I have learned that being thankful can make a world of difference in how I live my life.


I heard from one of my mom's friends that she had recently put into practice what Joel Osteen wrote about in one of his many books. That was, to be thankful to God in every season of life, of every part of the day. After I heard her talk about what she had learned, I unconsciously decided to put this into practice as well. I began to thank God for the most random things. I don't remember what exactly, but it probably started out like, "God, thank You for providing money for this gluten free bagel. It's delicious." (The members of my family are health nuts btw). Once I started thanking Him for the little things in my life (even though they sound insignificant), it became clear to me that I didn't even take the time to thank God about the bigger things in my life, the things that I have gotten so used to having. It may sound oxymoronic, but the more substantial things such as being able to live in a house & having the opportunity to go to a university to further my education, I kind of... forgot about. I was so used to living in the house that I live in & going to the school that I go to, that I didn't stop to thank God for these things, even though they should technically be the ones that I am most thankful for.  

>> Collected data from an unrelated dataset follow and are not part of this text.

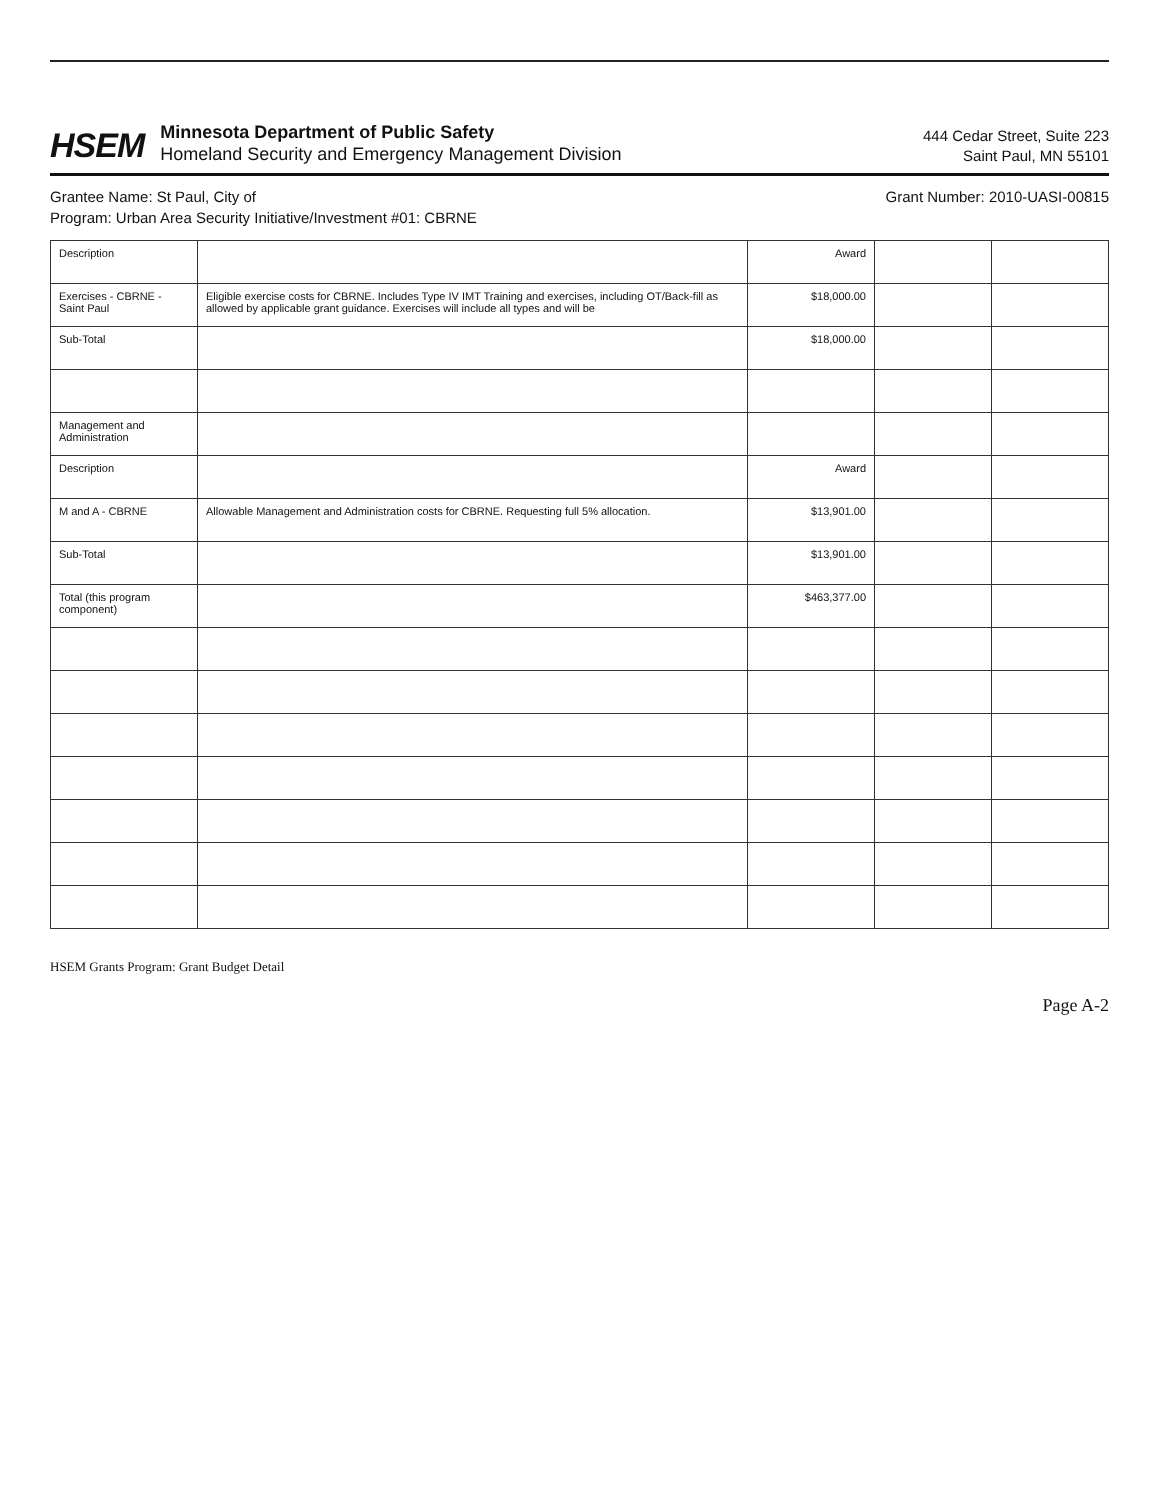HSEM
Minnesota Department of Public Safety
Homeland Security and Emergency Management Division
444 Cedar Street, Suite 223
Saint Paul, MN 55101
Grantee Name: St Paul, City of Grant Number: 2010-UASI-00815
Program: Urban Area Security Initiative/Investment #01: CBRNE
| Description | | Award | | |
| Exercises - CBRNE - Saint Paul | Eligible exercise costs for CBRNE. Includes Type IV IMT Training and exercises, including OT/Back-fill as allowed by applicable grant guidance. Exercises will include all types and will be | $18,000.00 | | |
| Sub-Total | | $18,000.00 | | |
| Management and Administration | | | | |
| Description | | Award | | |
| M and A - CBRNE | Allowable Management and Administration costs for CBRNE. Requesting full 5% allocation. | $13,901.00 | | |
| Sub-Total | | $13,901.00 | | |
| Total (this program component) | | $463,377.00 | | |
HSEM Grants Program: Grant Budget Detail
Page A-2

Throughout that week, as I began to thank God for the most minuscule things as well as the most sizable ones, I noticed a change in my disposition; I had slowly but surely been noticing myself becoming happier. I discovered that thankfulness changes your attitude about life & everything around you for the better. It's more than a verbal response to someone after they held the door open for you. 

Ever since I chose to become a Christian as a young girl, I had experienced ups & downs like nobody's business. In middle school, there was a death in the family. After that happened, I basically lost my faith & belief that God was who He said He was. It sounds pretty drastic, but my family & I were believing for healing, so when that didn't happen, I was a confused kid. I couldn't understand why He would let something like that happen. But the thing is, I don't really have to know why God does the things He does or chooses not to do some things. There are millions of things that I don't understand nor want to understand (i.e. quantum physics), so I try to let God do all the planning. Obviously, I am not perfect, & I don't have a lot of patience. Giving God complete control has been a struggle. However, everything my family & I have been through has led to a deeper & more personal relationship with God. He taught me that everything works out for His good. I wouldn't wish what I had gone through on my worst enemy, but I have had to keep reminding myself that God knows what He's doing. Through all of the mess, it made me realize that He was a big enough god to handle it all. He doesn't need me to be a perfect Christian where all we talk about is how much I love Him, He wants to know me on a personal level. He wants to know ALL of us on a personal level, & He wants it to be out of love, not out of obligation. 

God actually wants to know me for me & you for you. For that reason, I am thankful.